As we reported and reviewed in our article “A Comprehensive Look at Microsoft’s New Fonts”, Vista has some spectacular new fonts – but we have a few issues with them now that we’ve tried them and implemented them with mixed success here on The NeoSmart Files and on the Forums, and here’s the problem.
They just don’t fit. The new fonts are mostly too small to be plugged right in to an existing CSS file. If you tweak the CSS so that it looks right for, say, Calibri; ten minutes later someone that doesn’t have that font is going to come around and ask your server for that CSS file – but since they don’t have Calibri installed, their browser will use the next one on the list, and unfortunately, your sizes are going to be all wrong.
After a whole day or so of coding, we managed to get the CSS on the blog here up to scratch: it looks OK (maybe even good?) with both the new MS fonts and the old (deprecated!) fonts – but that’s not enough. We managed to get it to look OK for both, but it could have been much better. We needed to use middle ground almost everywhere, because if it looks perfect for one set of fonts, you can bet the farm it’ll look terribly out of proportion for the other. As it is, the actual pixel sizes of the text with the new fonts compared to without them is quite different, but there is nothing that can be done.
The only font that just works no matter where you put it is Consolas. Its characters may not be as wide as traditional mono-spaced fonts (that’s why it looks great!), but nonetheless, the letters themselves are near-enough identical in height to act as a full replacement. Candara also comes close: it’s just as small as the rest, but the style of typography it employs makes it just as readable as an older font of the same size, making it possible to also (for the most part) plug-and-play possible for web-work.
But the rest don’t cut it.
The best solution would be (and forgive us if this already exists, we couldn’t find it) to give a percentage height to each font, so instead of a CSS segment that used to look like
font-family: Calibri, 'Lucida Grande', Verdana, Arial, Sans-Serif;
One could implement a CSS hack that provides per-font size scaling, a quick and not-too-well-thought-out example being:
font-family: 'Calibri'-120%, 'Lucida Grande'-100%, 'Verdana'-96%, 'Arial'-101%, Sans-Serif;
Obviously the ideal solution would be for Microsoft to embrace standards (or at the very least, tradition) and increase their font sizes for small point amounts – but then again, it’s probably the least likely solution as well. Failing that, Internet Explorer 7 could integrate some form of dynamic font-scaling that would most certainly win the hearts of web designers back; but at the moment Internet Explorer 7 is still playing the catch-up game, and is nowhere near the kind of innovation Internet Explorer used to be famous for.

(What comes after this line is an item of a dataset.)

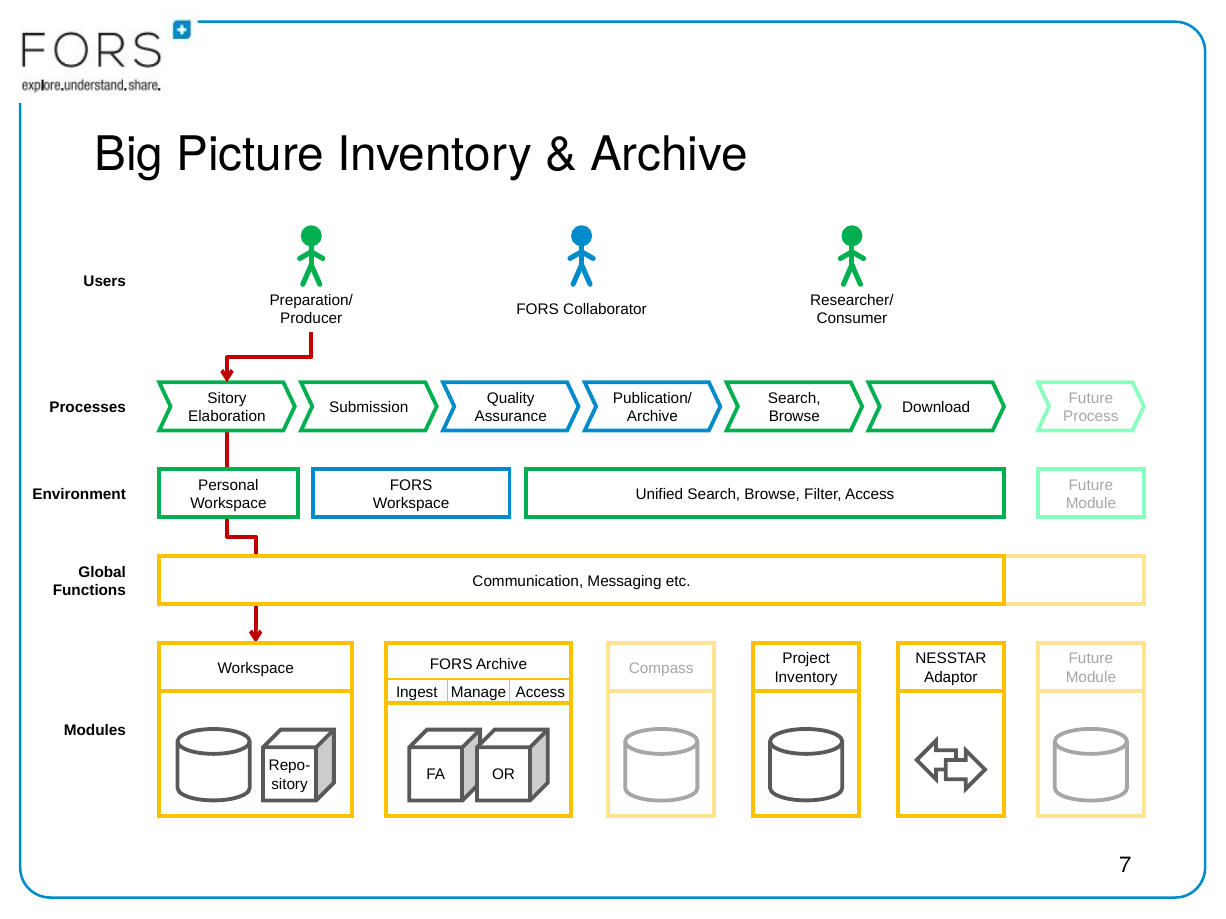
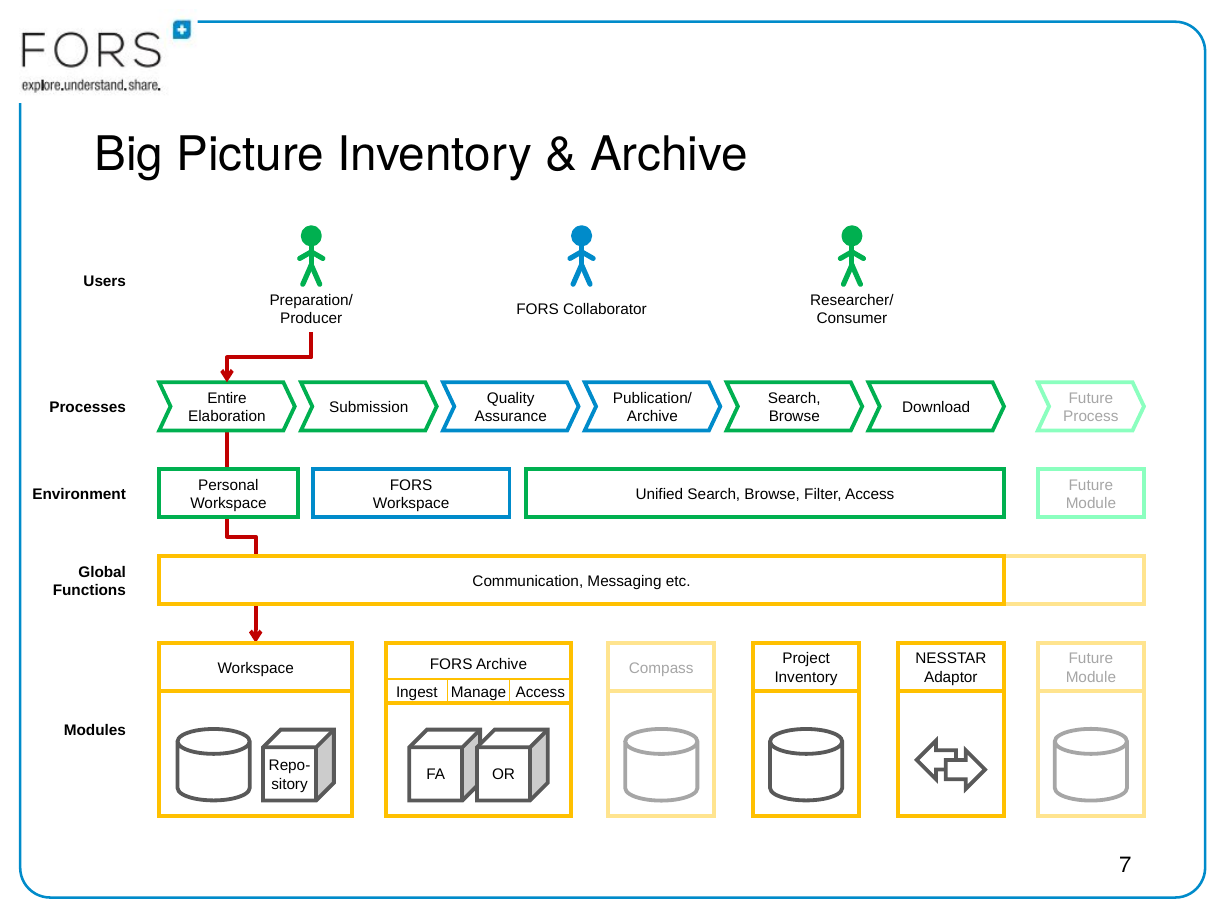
Sitory at (227, 398): Sitory -> Entire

In the previous article and others of its kind, NST readers and members were quick to point out the biggest problem: these licenses are under a restrictive license (unlike the core MSFT files); and have no hope of being redistributed to other operating systems or even to users of other versions of Windows without purchasing Office 2007. Although web-design wasn’t the main focus of the comments, it applies here more than anywhere else. If Microsoft made these fonts free for restricted distribution (as they did with the core MSFT fonts) that would also this and quite a few other problems – for once it’s made available and shipped with Linux distros everywhere, no one needs to worry about the alternate fonts.
Given the solutions, their effectiveness, and most importantly, their probability of happening; its probably a safe guess to say that we won’t get a fix, and if we do, it won’t arrive until CSS 3.0 is released, Microsoft goes GPL, or pigs start to fly.